L'Union paysanne lance ces jours-ci une campagne provinciale de recrutement. « Cet été... Je recrute deux membres! » prendra aussi place en Abitibi-Témiscamingue, alors que le nouveau président régional relancera les activités de l'organisation dans la région.

Les adhésions ont quelque peu diminué ces dernières années dans la région. Selon Yvan d'Obaska, nouveau représentant régional de l'Union paysanne, cette baisse s'expliquerait par l'absence d'une représentation syndicale.

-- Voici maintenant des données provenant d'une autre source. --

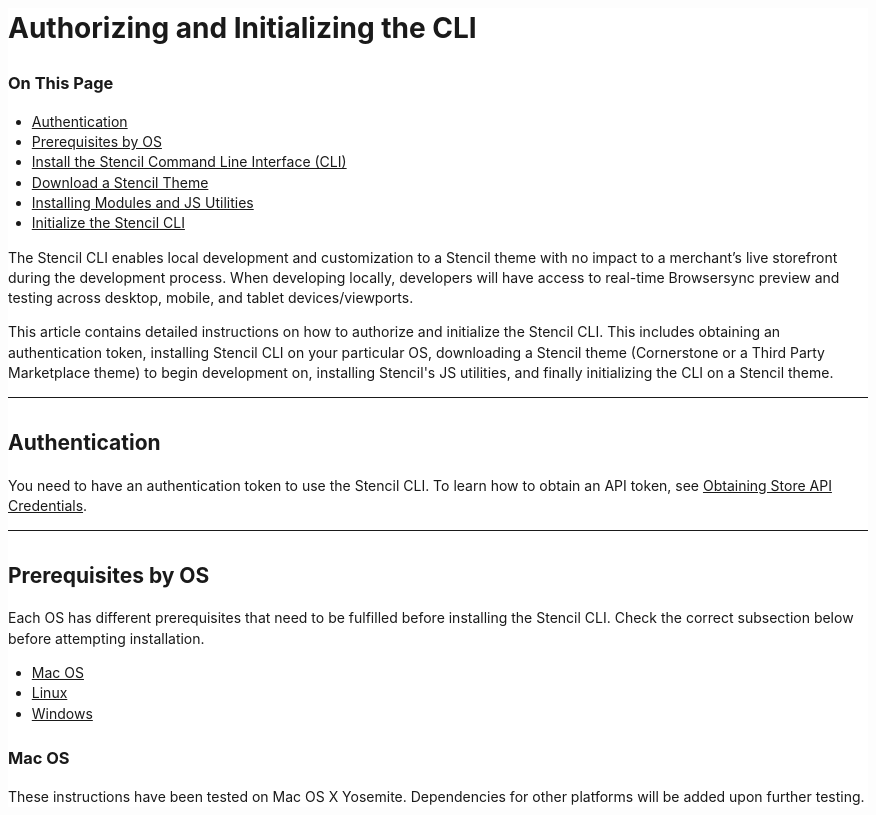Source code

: <h1>Authorizing and Initializing the CLI</h1>
<div class="otp" id="no-index">
	<h3> On This Page </h3>
	<ul>
    <li><a href="#authorizing_authentication">Authentication</a></li>
    <li><a href="#authorizing_prerequisites">Prerequisites by OS</a></li>
    <li><a href="#authorizing_install">Install the Stencil Command Line Interface (CLI)</a></li>
    <li><a href="#authorizing_download">Download a Stencil Theme</a></li>
    <li><a href="#authorizing_installing-modules">Installing Modules and JS Utilities</a></li>
    <li><a href="#authorizing_initialize">Initialize the Stencil CLI</a></li>
	</ul>
</div>



The Stencil CLI enables local development and customization to  a Stencil theme with no impact to a merchant’s live storefront during the development process. When developing locally, developers will have access to real-time Browsersync preview and testing across desktop, mobile, and tablet devices/viewports.

This article contains detailed instructions on how to authorize and initialize the Stencil CLI. This includes obtaining an authentication token, installing Stencil CLI on your particular OS, downloading a Stencil theme (Cornerstone or a Third Party Marketplace theme) to begin development on, installing Stencil's JS utilities, and finally initializing the CLI on a Stencil theme.

---

<a href='#authorizing_authentication' aria-hidden='true' class='block-anchor'  id='#authorizing_authentication'><i aria-hidden='true' class='linkify icon'></i></a>

## Authentication

You need to have an authentication token to use the Stencil CLI. To learn how to obtain an API token, see [Obtaining Store API Credentials](/api-docs/getting-started/authentication#authentication_getting-api-credentials).

---

<a href='#authorizing_prerequisites' aria-hidden='true' class='block-anchor'  id='#authorizing_prerequisites'><i aria-hidden='true' class='linkify icon'></i></a>

## Prerequisites by OS

Each OS has different prerequisites that need to be fulfilled before installing the Stencil CLI. Check the correct subsection below before attempting installation.
* [Mac OS](#mac)
* [Linux](#linux)
* [Windows](#windows)

<a href='#mac' aria-hidden='true' class='block-anchor'  id='#mac'><i aria-hidden='true' class='linkify icon'></i></a>

### Mac OS

These instructions have been tested on Mac OS X Yosemite. Dependencies for other platforms will be added upon further testing.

Nommé il y a deux mois, il affirme que son objectif est de toucher le plus grand nombre possible de citoyens. « Maintenant, on veut plus faire un combat pour le rapprochement du citoyen envers son marché public, envers les paysans chacun chez eux [...] notre but est vraiment de regrouper l'ensemble des citoyens et des paysans à travers le Québec », fait-il remarquer. Cette volonté s'inscrit également dans une stratégie plus rassembleuse, n'opposant plus systématiquement l'Union paysanne à l'Union des producteurs agricoles (UPA). 

Engouement ralenti

Il y a cinq ans, une centaine d'agriculteurs du Témiscamingue ont rejoint les rangs de l'Union paysanne.

Ç'a été le cas de Jacques Lavigne, de Notre-Dame-du-Nord, qui affirme que les activités du syndicat ont quelque peu diminué au Témiscamingue en raison de l'absence d'une structure organisée et de la non-reconnaissance du syndicat. « On ne peut pas être actifs, on n'est pas reconnus. Puis si on veut être actifs, il faut le faire à nos frais et mettre de notre temps dans ça. Il n'y a aucune rémunération d'appliquée [...] c'est essoufflant à la longue de mettre de l'énergie dans ça sans pouvoir avoir le droit de parole officielle », a témoigné l'agriculteur.